Reproduce every line of the material below without changing a single character.

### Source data
┌────────
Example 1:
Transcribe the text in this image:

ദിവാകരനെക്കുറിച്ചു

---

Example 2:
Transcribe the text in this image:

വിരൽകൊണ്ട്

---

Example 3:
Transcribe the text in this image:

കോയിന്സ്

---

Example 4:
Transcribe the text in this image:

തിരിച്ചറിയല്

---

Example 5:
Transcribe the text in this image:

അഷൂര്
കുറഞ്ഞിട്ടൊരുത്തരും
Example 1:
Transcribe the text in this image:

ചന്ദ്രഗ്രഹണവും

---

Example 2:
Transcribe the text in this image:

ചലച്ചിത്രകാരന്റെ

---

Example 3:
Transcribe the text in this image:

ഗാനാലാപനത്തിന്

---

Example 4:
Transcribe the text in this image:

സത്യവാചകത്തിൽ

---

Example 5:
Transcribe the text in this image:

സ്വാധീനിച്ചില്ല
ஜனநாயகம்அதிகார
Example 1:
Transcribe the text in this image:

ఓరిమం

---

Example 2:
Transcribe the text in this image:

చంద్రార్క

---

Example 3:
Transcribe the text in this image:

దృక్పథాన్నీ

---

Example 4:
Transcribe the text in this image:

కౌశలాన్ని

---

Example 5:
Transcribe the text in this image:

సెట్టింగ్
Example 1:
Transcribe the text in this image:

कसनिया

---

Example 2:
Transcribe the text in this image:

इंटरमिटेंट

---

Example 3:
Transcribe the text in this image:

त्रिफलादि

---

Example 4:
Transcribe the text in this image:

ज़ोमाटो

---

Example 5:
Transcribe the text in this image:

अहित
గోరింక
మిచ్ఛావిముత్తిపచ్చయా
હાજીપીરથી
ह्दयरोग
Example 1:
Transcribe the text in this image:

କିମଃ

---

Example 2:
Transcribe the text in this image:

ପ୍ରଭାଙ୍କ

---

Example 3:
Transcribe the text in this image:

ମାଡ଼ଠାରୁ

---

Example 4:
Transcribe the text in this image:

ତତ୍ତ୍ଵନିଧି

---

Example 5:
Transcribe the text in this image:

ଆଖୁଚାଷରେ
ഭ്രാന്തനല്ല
└────────
### RESULT OF THIS EXERCISE
Example 1:
Transcribe the text in this image:

ദിവാകരനെക്കുറിച്ചു

---

Example 2:
Transcribe the text in this image:

വിരൽകൊണ്ട്

---

Example 3:
Transcribe the text in this image:

കോയിന്സ്

---

Example 4:
Transcribe the text in this image:

തിരിച്ചറിയല്

---

Example 5:
Transcribe the text in this image:

അഷൂര്
കുറഞ്ഞിട്ടൊരുത്തരും
Example 1:
Transcribe the text in this image:

ചന്ദ്രഗ്രഹണവും

---

Example 2:
Transcribe the text in this image:

ചലച്ചിത്രകാരന്റെ

---

Example 3:
Transcribe the text in this image:

ഗാനാലാപനത്തിന്

---

Example 4:
Transcribe the text in this image:

സത്യവാചകത്തിൽ

---

Example 5:
Transcribe the text in this image:

സ്വാധീനിച്ചില്ല
ஜனநாயகம்அதிகார
Example 1:
Transcribe the text in this image:

ఓరిమం

---

Example 2:
Transcribe the text in this image:

చంద్రార్క

---

Example 3:
Transcribe the text in this image:

దృక్పథాన్నీ

---

Example 4:
Transcribe the text in this image:

కౌశలాన్ని

---

Example 5:
Transcribe the text in this image:

సెట్టింగ్
Example 1:
Transcribe the text in this image:

कसनिया

---

Example 2:
Transcribe the text in this image:

इंटरमिटेंट

---

Example 3:
Transcribe the text in this image:

त्रिफलादि

---

Example 4:
Transcribe the text in this image:

ज़ोमाटो

---

Example 5:
Transcribe the text in this image:

अहित
గోరింక
మిచ్ఛావిముత్తిపచ్చయా
હાજીપીરથી
ह्दयरोग
Example 1:
Transcribe the text in this image:

କିମଃ

---

Example 2:
Transcribe the text in this image:

ପ୍ରଭାଙ୍କ

---

Example 3:
Transcribe the text in this image:

ମାଡ଼ଠାରୁ

---

Example 4:
Transcribe the text in this image:

ତତ୍ତ୍ଵନିଧି

---

Example 5:
Transcribe the text in this image:

ଆଖୁଚାଷରେ
ഭ്രാന്തനല്ല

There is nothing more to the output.